Meine Bewertung#125 Bücherregal Lost Lives4/5


 Inhalt
Nach ihrem Einzug stellt Emily Swanson fest, dass die vorige Bewohnerin einfach verschwand. Von Nachbarn erfährt sie, dass diese vor häuslicher Gewalt flieh doch Emily findet Hinweise für ein Verbrechen. Sie vertraut ganz ihrem Instinkt und begibt sich auf die Suche nach der Wahrheit und begibt sich dabei selbst in Gefahr. Kann sie das Geheimnis lüften?
Review
Mir hat das Buch richtig gut gefallen, obwohl man das Szenario schon von anderen Büchern kennt. Es ist trotzdem lesenswert und unterhaltsam.

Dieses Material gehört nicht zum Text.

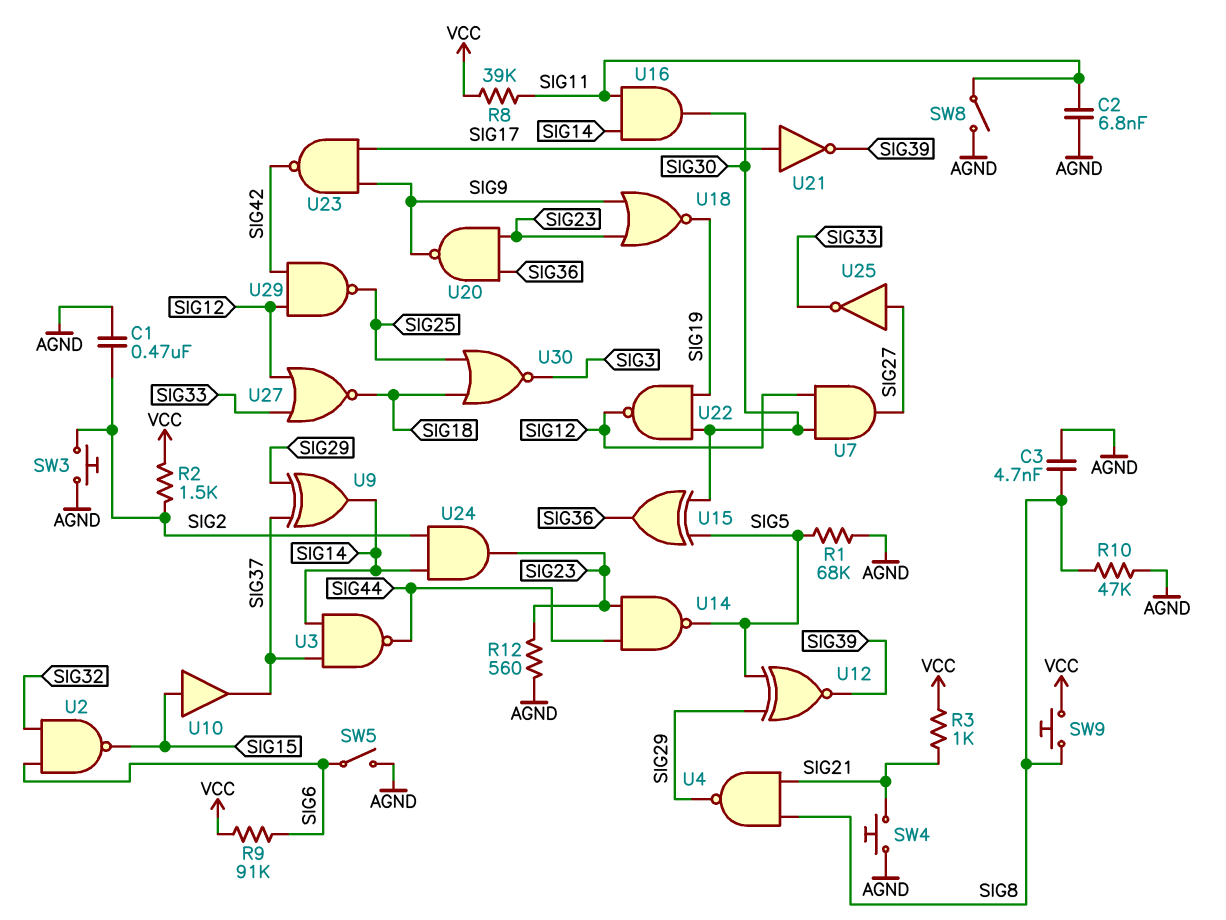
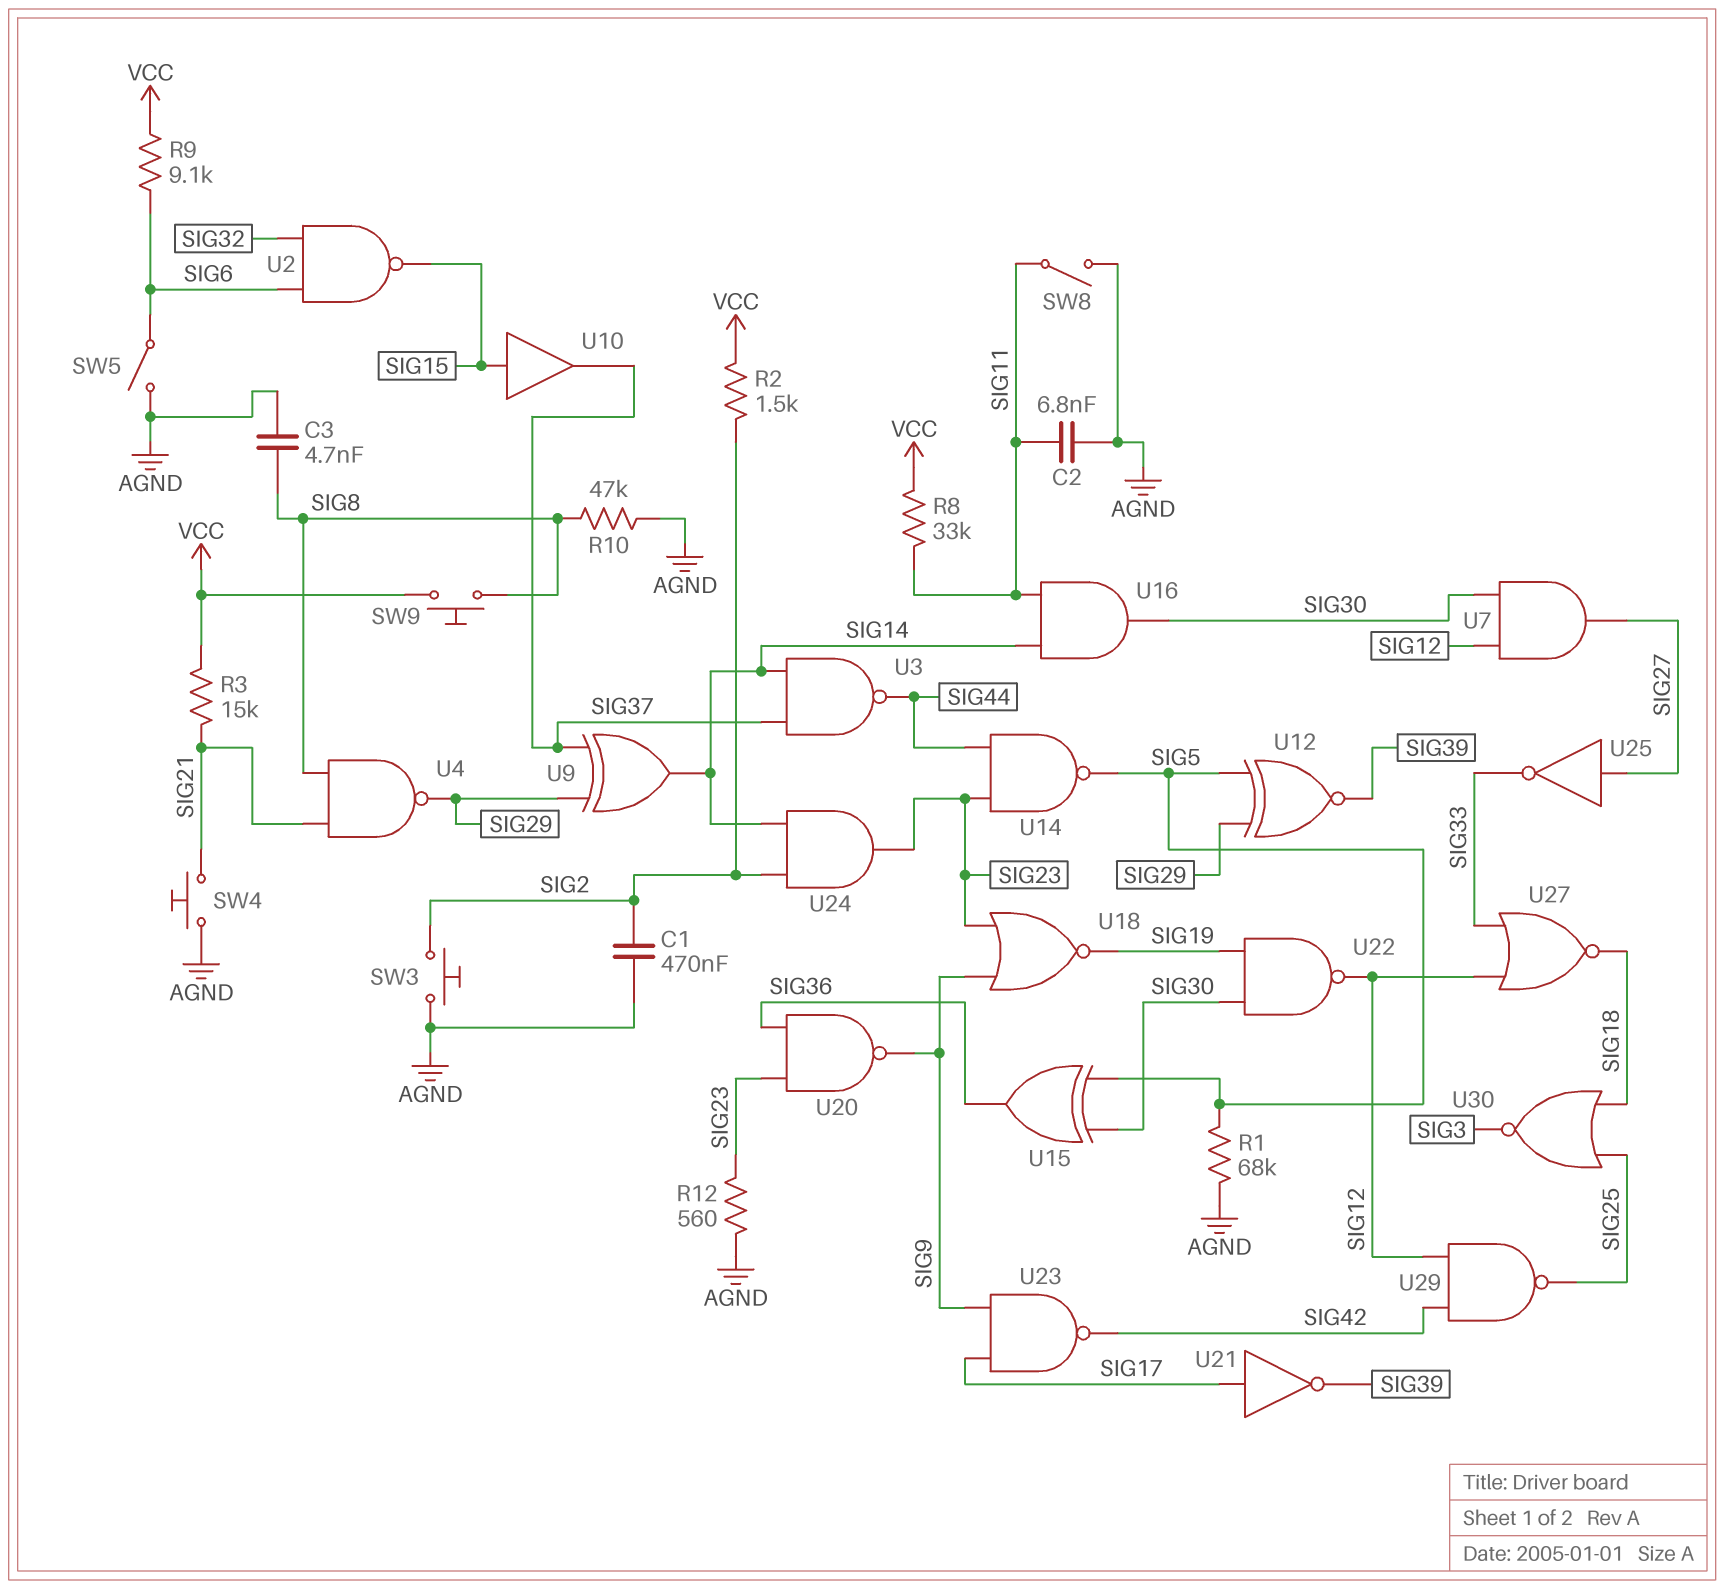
R3: 1k (SIG21, VCC) -> 15k (SIG21, VCC)
R8: 39k (SIG11, VCC) -> 33k (SIG11, VCC)
R9: 91k (SIG6, VCC) -> 9.1k (SIG6, VCC)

Der Schreibstil ist angenehm zu lesen und spiegelt die düstere, melancholische und bedrohliche Grundstimmung wieder. Die Erzählerin ist eine nicht ganz so gewöhnliche und oft hatte ich mich gefragt, ob sie das alles wirklich erlebt oder nicht.
Der Handlungsverlauf schreitet schnell voran. Es gibt viele Wendungen und oft habe ich mich gefragt was wirklich passiert ist und was nicht. Und vor allem habe ich mich gefragt wem man überhaupt trauen kann.
Emily als Hauptprotagonist ist sympathisch und ich habe richtig mit ihr mitgefühlt.
Es gibt einige sehr philosophische Abschnitte, die unter die Haut gehen und nachdenklich stimmen.
Einiges scheint weit hergeholt, was aber bei näherer Betrachtung durch aus so passieren könnte. Die Abgründe der menschlichen Psyche werden hierbei gut dargestellt.
Die Charakterentwicklung ist gut und es gibt viele Charaktere mit Ecken und Kanten. Die Anzahl der Charaktere und Handlungsorte ist auch überschaubar.
Ich habe das Buch in einem durch gelesen, weil es mich so sehr gefesselt hat. Das Ende hat mich ziemlich überrascht.
Manche Szenen fand ich zu weit hergeholt und hätte mir da etwas weniger Drama gewünscht.
Fazit
Das Buch ist dünn und schnell durch gelesen. Es eignet sich prima für zwischendurch. Durch die Themen wie häusliche Gewalt und psychische Erkrankungen ist das Buch nichts für schwache Nerven. Es wirft die berechtigte Frage auf, was wirklich hinter verschlossenen Türen in Psychiatrien u.ä. geschieht und inwiefern man Experimente am Menschen moralisch vertreten kann, ungeachtet der Einverständniserklärung der Betroffenen. Konkret geht es hier um die Tiefschlaftherapie(DST: deep sleep therapy), welche auch am Ende des Buches erläutert wird.
Obwohl das Buch Teil einer Serie ist, kann man es gut einzeln lesen. Es ist in sich geschlossen und ich habe die nachfolgenden Bücher schon auf meine Wunschliste gesetzt. Das erste Buch der Reihe ist "Bad Blood", welches ich jedoch noch nicht gelesen habe.